In the United States, it wasn’t until the early 1980s when HIV/AIDS began to come out as a force to be reckoned with. Fear of the unknown kept innocent infected children from going to public school with their peers. Those who had contracted the virus were treated with the same disdain as someone who had Bubonic plague. While AIDS is still a relatively new disease to the US, recent research has shown that HIV/AIDS actually has been around over 100 years, since 1900.
This new study has shown that the strain of HIV that is currently causing an epidemic across the globe actually had its start sometime between 1884 and 1924. Study findings point to the urbanization of Africa being the starting point for the AIDS epidemic. This is much older than the earlier estimate of 1930 as being the year that HIV/AIDS originated. Agreeing on the 1900 date actually makes much more sense to scientists since this is the time that cities really began to grow and thrive in west-central Africa which is where the HIV-1 strain has been said to have originated. Coupled with high-risk behaviors of that time, this would have been all it took for HIV to blossom.

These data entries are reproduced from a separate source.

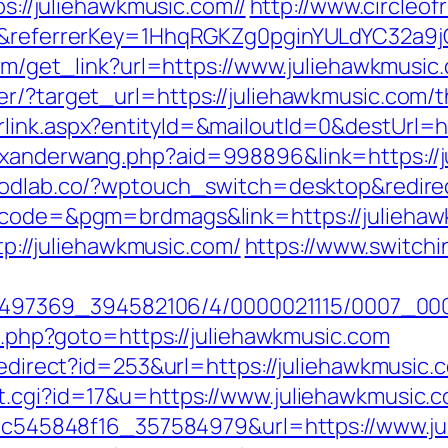
ps://juliehawkmusic.com//
http://www.circleofr
m/&referrerKey=1HhqRGKZg0pginYULdYC32a9jC
.com/get_link?url=https://www.juliehawkmusic
r/?target_url=https://juliehawkmusic.com/th
link.aspx?entityId=&mailoutId=0&destUrl=ht
exanderwang.php?aid=998896&link=https://j
oodlab.co/?wptouch_switch=desktop&redirec
p?code=&pgm=brdmags&link=https://julieha
ttp://juliehawkmusic.com/
https://www.switchin
/1751497369_394582106/4/0000021115/0007_
ct.php?goto=https://juliehawkmusic.com
redirect?id=253&url=https://juliehawkmusic.c
t.cgi?id=17&u=https://www.juliehawkmusic.c
_5d5c545848f16_357584979&url=https://www.j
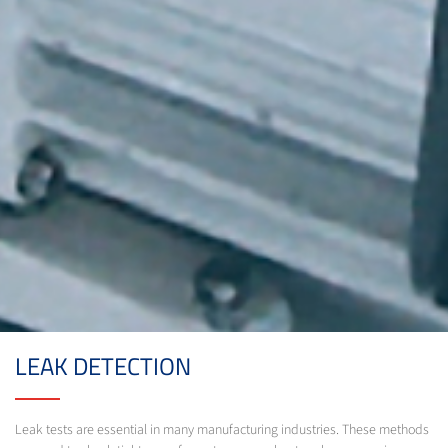
LEAK DETECTION
Leak tests are essential in many manufacturing industries. These methods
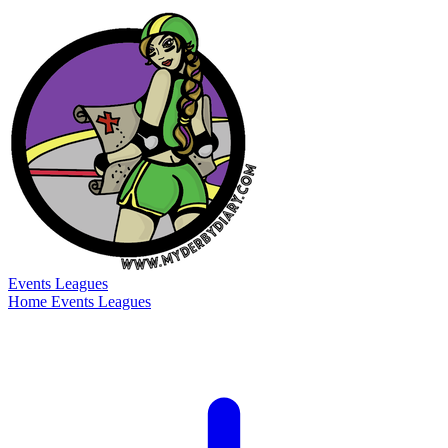
Events
Leagues
Home
Events
Leagues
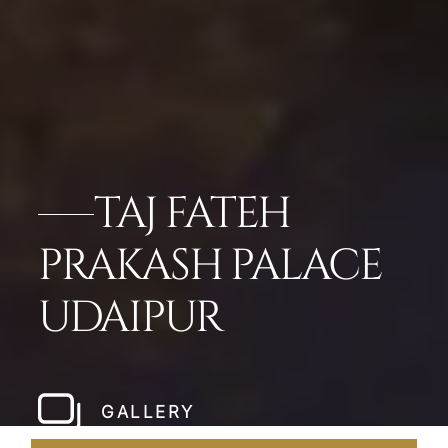
TAJ FATEH
PRAKASH PALACE
UDAIPUR
GALLERY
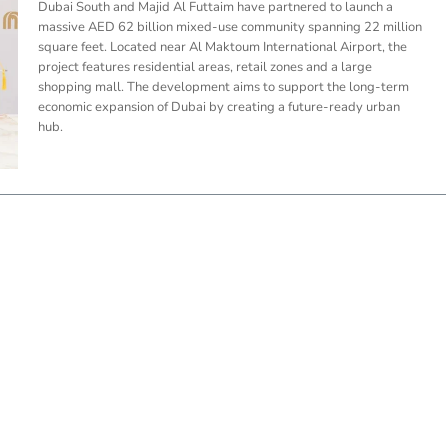
Dubai South and Majid Al Futtaim have partnered to launch a
massive AED 62 billion mixed-use community spanning 22 million
square feet. Located near Al Maktoum International Airport, the
project features residential areas, retail zones and a large
shopping mall. The development aims to support the long-term
economic expansion of Dubai by creating a future-ready urban
hub.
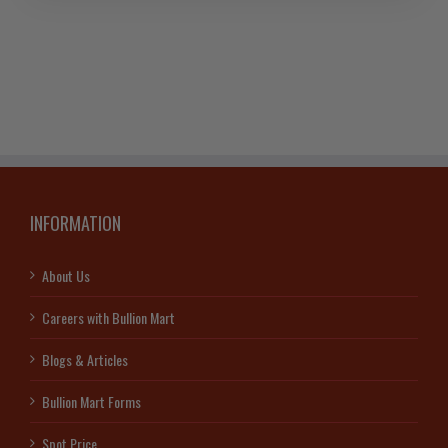
Johnson
Matthey
Bar
quantity
INFORMATION
About Us
Careers with Bullion Mart
Blogs & Articles
Bullion Mart Forms
Spot Price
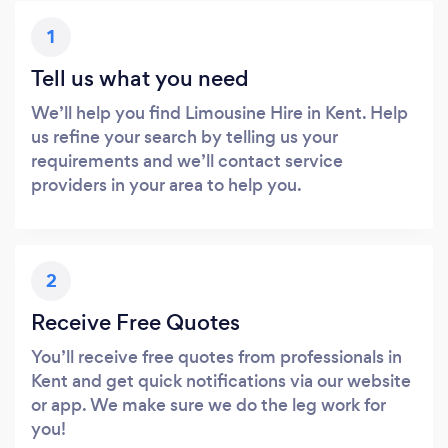
1
Tell us what you need
We’ll help you find Limousine Hire in Kent. Help
us refine your search by telling us your
requirements and we’ll contact service
providers in your area to help you.
2
Receive Free Quotes
You’ll receive free quotes from professionals in
Kent and get quick notifications via our website
or app. We make sure we do the leg work for
you!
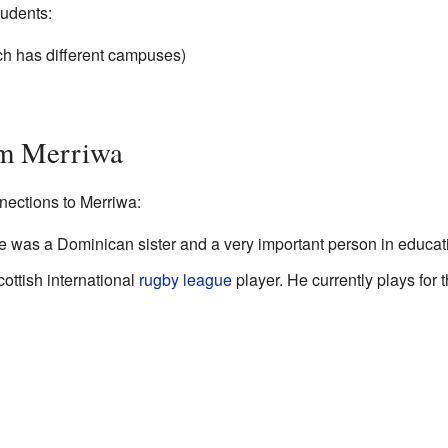
tudents:
ch has different campuses)
om Merriwa
ections to Merriwa:
e was a Dominican sister and a very important person in educat
ottish international
rugby league
player. He currently plays for 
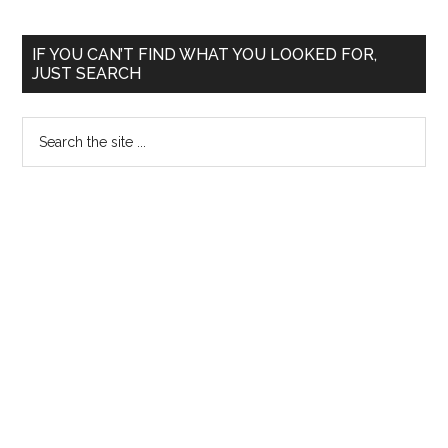
Primary
IF YOU CAN’T FIND WHAT YOU LOOKED FOR,
JUST SEARCH
Sidebar
Search
the
site
...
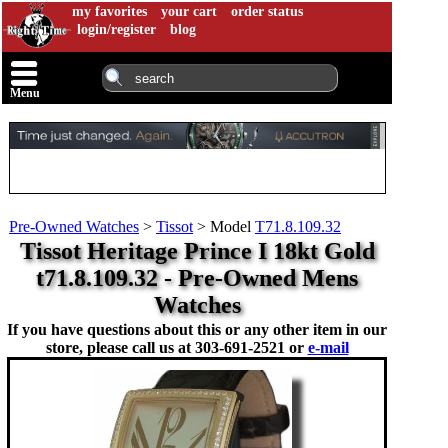
my favorites
your cart
order status
login/register
blog
Menu
Pre-Owned Watches
>
Tissot
>
Model
T71.8.109.32
Tissot Heritage Prince I 18kt Gold
t71.8.109.32 - Pre-Owned Mens
Watches
If you have questions about this or any other item in our
store, please call us at
303-691-2521 or
e-mail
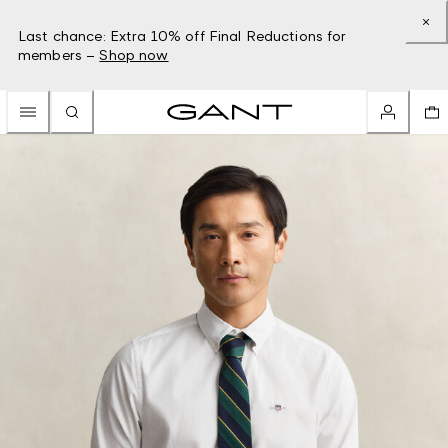
Last chance: Extra 10% off Final Reductions for
members –
Shop now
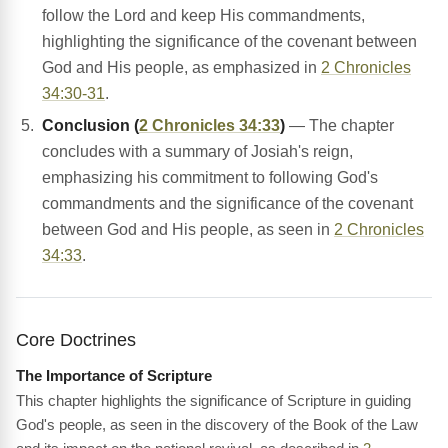
follow the Lord and keep His commandments,
highlighting the significance of the covenant between
God and His people, as emphasized in
2 Chronicles
34:30-31
.
Conclusion (
2 Chronicles 34:33
)
— The chapter
concludes with a summary of Josiah's reign,
emphasizing his commitment to following God's
commandments and the significance of the covenant
between God and His people, as seen in
2 Chronicles
34:33
.
Core Doctrines
The Importance of Scripture
This chapter highlights the significance of Scripture in guiding
God's people, as seen in the discovery of the Book of the Law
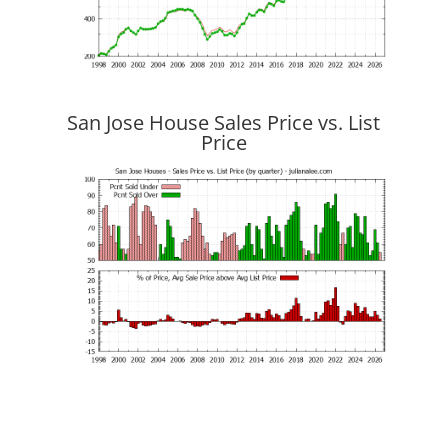
San Jose House Sales Price vs. List
Price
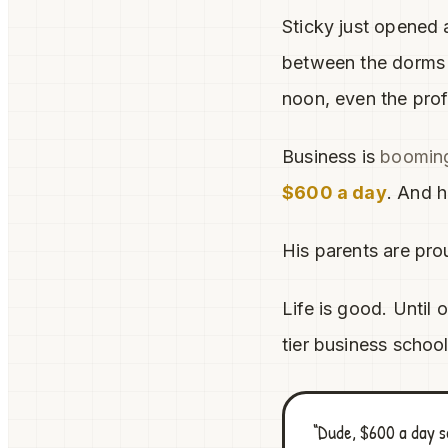
Sticky just opened 
between the dorms a
noon, even the prof
Business is
boomin
$600 a day
. And h
His parents are pro
Life is good. Until 
tier business schoo
“Dude, $600 a day s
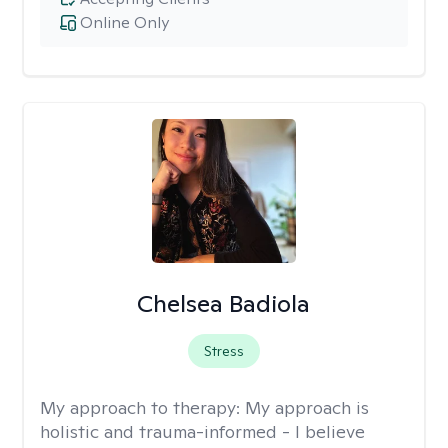
Online Only
Chelsea Badiola
Stress
My approach to therapy:
My approach is
holistic and trauma-informed - I believe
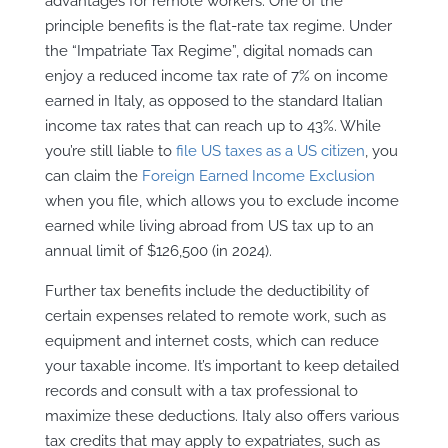
advantages for remote workers. One of the
principle benefits is the flat-rate tax regime. Under
the “Impatriate Tax Regime”, digital nomads can
enjoy a reduced income tax rate of 7% on income
earned in Italy, as opposed to the standard Italian
income tax rates that can reach up to 43%. While
you’re still liable to
file US taxes as a US citizen
, you
can claim the
Foreign Earned Income Exclusion
when you file, which allows you to exclude income
earned while living abroad from US tax up to an
annual limit of $126,500 (in 2024).
Further tax benefits include the deductibility of
certain expenses related to remote work, such as
equipment and internet costs, which can reduce
your taxable income. It’s important to keep detailed
records and consult with a tax professional to
maximize these deductions. Italy also offers various
tax credits that may apply to expatriates, such as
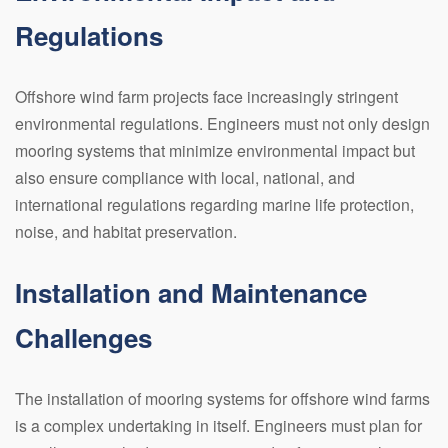
Regulations
Offshore wind farm projects face increasingly stringent
environmental regulations. Engineers must not only design
mooring systems that minimize environmental impact but
also ensure compliance with local, national, and
international regulations regarding marine life protection,
noise, and habitat preservation.
Installation and Maintenance
Challenges
The installation of mooring systems for offshore wind farms
is a complex undertaking in itself. Engineers must plan for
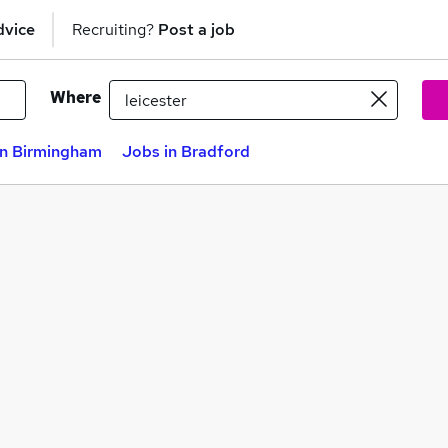
dvice
Recruiting?
Post a job
Where
in Birmingham
Jobs in Bradford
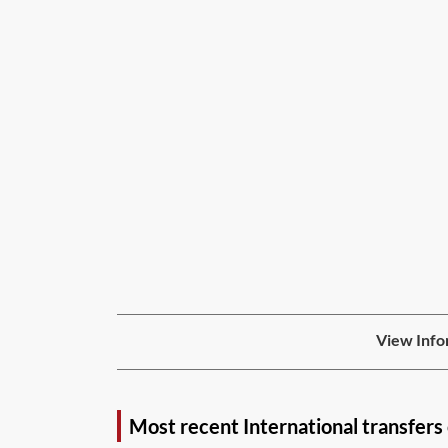
View Info
Most recent International transfers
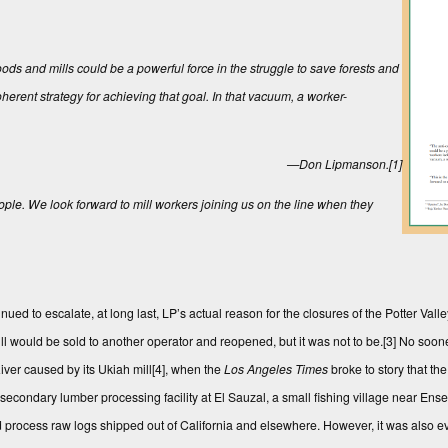
ods and mills could be a powerful force in the struggle to save forests and
oherent strategy for achieving that goal. In that vacuum, a worker-
—Don Lipmanson.
[1]
ople. We look forward to mill workers joining us on the line when they
nued to escalate, at long last, LP’s actual reason for the closures of the Potter Val
ill would be sold to another operator and reopened, but it was not to be.
[3]
No sooner
iver caused by its Ukiah mill
[4]
, when the
Los Angeles Times
broke to story that th
econdary lumber processing facility at El Sauzal, a small fishing village near Ense
d process raw logs shipped out of California and elsewhere. However, it was also e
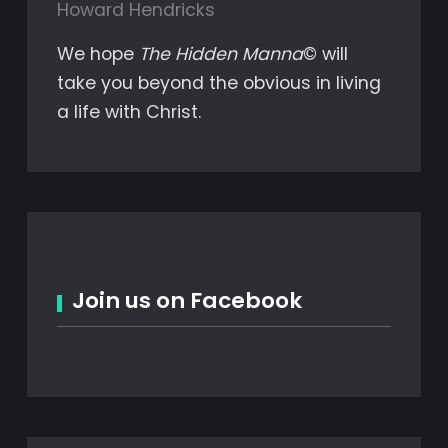
Howard Hendricks
We hope
The Hidden Manna
© will
take you beyond the obvious in living
a life with Christ.
Join us on Facebook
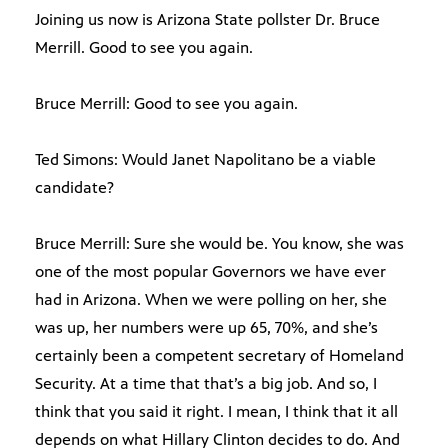
Joining us now is Arizona State pollster Dr. Bruce
Merrill. Good to see you again.
Bruce Merrill: Good to see you again.
Ted Simons: Would Janet Napolitano be a viable
candidate?
Bruce Merrill: Sure she would be. You know, she was
one of the most popular Governors we have ever
had in Arizona. When we were polling on her, she
was up, her numbers were up 65, 70%, and she’s
certainly been a competent secretary of Homeland
Security. At a time that that’s a big job. And so, I
think that you said it right. I mean, I think that it all
depends on what Hillary Clinton decides to do. And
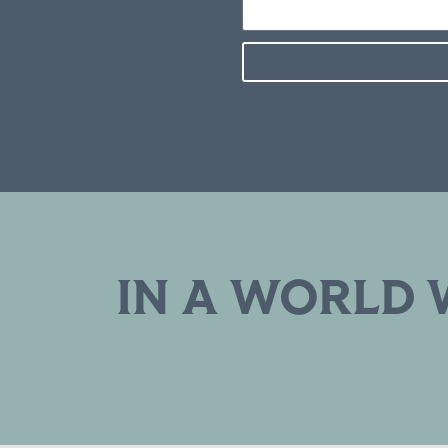
IN A WORLD 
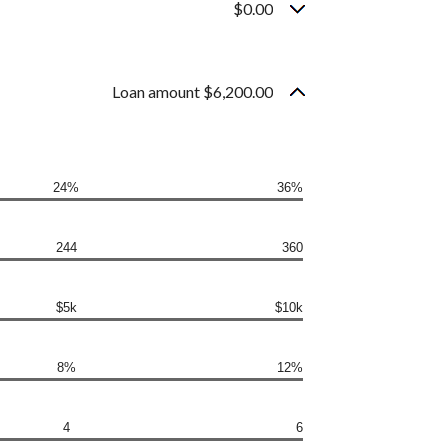
$0.00
Loan amount $6,200.00
24%
36%
244
360
$5k
$10k
8%
12%
4
6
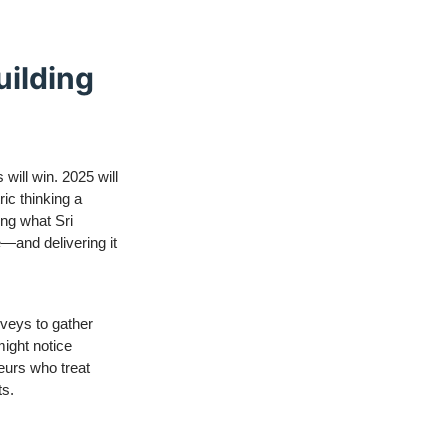
uilding
will win. 2025 will
ic thinking a
ng what Sri
e—and delivering it
rveys to gather
might notice
neurs who treat
ts.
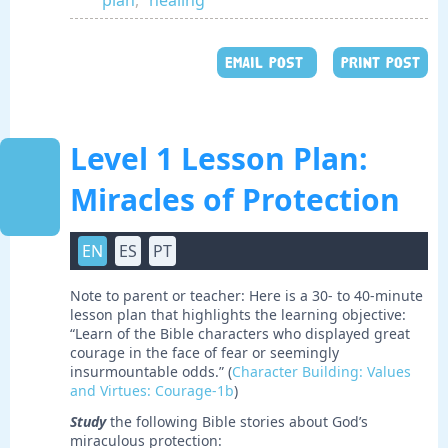
plan
,
healing
EMAIL POST
PRINT POST
Level 1 Lesson Plan:
Miracles of Protection
EN
ES
PT
Note to parent or teacher: Here is a 30- to 40-minute
lesson plan that highlights the learning objective:
“Learn of the Bible characters who displayed great
courage in the face of fear or seemingly
insurmountable odds.” (
Character Building: Values
and Virtues: Courage-1b
)
Study
the following Bible stories about God’s
miraculous protection:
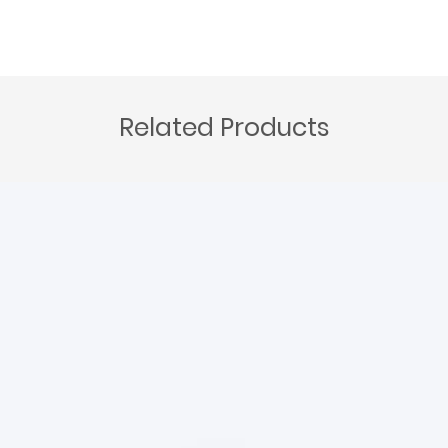
Related Products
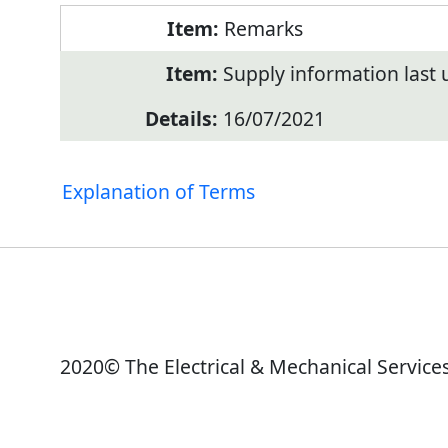
Remarks
Supply information last
16/07/2021
Explanation of Terms
2020© The Electrical & Mechanical Service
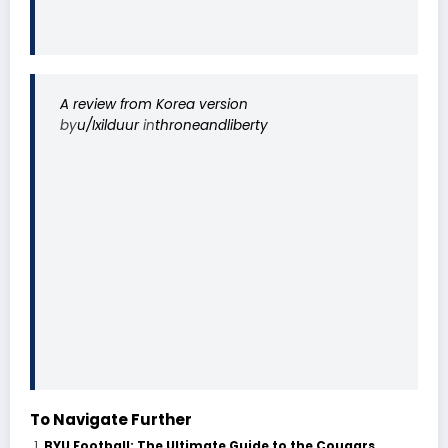
A review from Korea version
by
u/Ixilduur
in
throneandliberty
To Navigate Further
BYU Football: The Ultimate Guide to the Cougars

Michael Worobey from the University of Arizona in Tucson led the study which was sponsored by the David and Lucile Packard Foundation, the National Institutes of Health and the National Institute of Allergy and Infectioous Diseases. The research team studied multiple samples of tissue and discovered that the oldest sequence dated from 1960. This sample came from a man who lived in Kinshasa located in the Democratic Republic of the Congo. This specific tissue sample coupled with other sequences was used to create probable histories and date ranges of this particular strain. Based on these particular projections, the researchers deduced that the strain probably emerged sometime close to the turn of the 20th century.
Worobey is a professor at the UA and teaches about how infectious diseases evolve over time. His research focused on retrieving DNA and RNA which contained HIV from older specimens. His focus was on determining the exact time when the virus made its leap to the human species from chimpanzees. Woroby states, “Previous work on HIV sequencing had been done on frozen samples and there are only so many of those samples available. From that point on, the next oldest sequences that anyone has recovered are from the late 1970s and 1980s, the era when we knew about AIDS. Now for the first time we have been able to compare two relatively ancient HIV strains. That helped us to calibrate how quickly the virus evolved and make some really robust inferences about when it crossed into humans, how quickly the epidemic grew from that time and what factors allowed the virus to enter and become a successful human pathogen.” Worobey and his team plan on continuing this research by working with more tissue samples to determine a more exact date of HIV’s origination and a more thorough understanding of its history.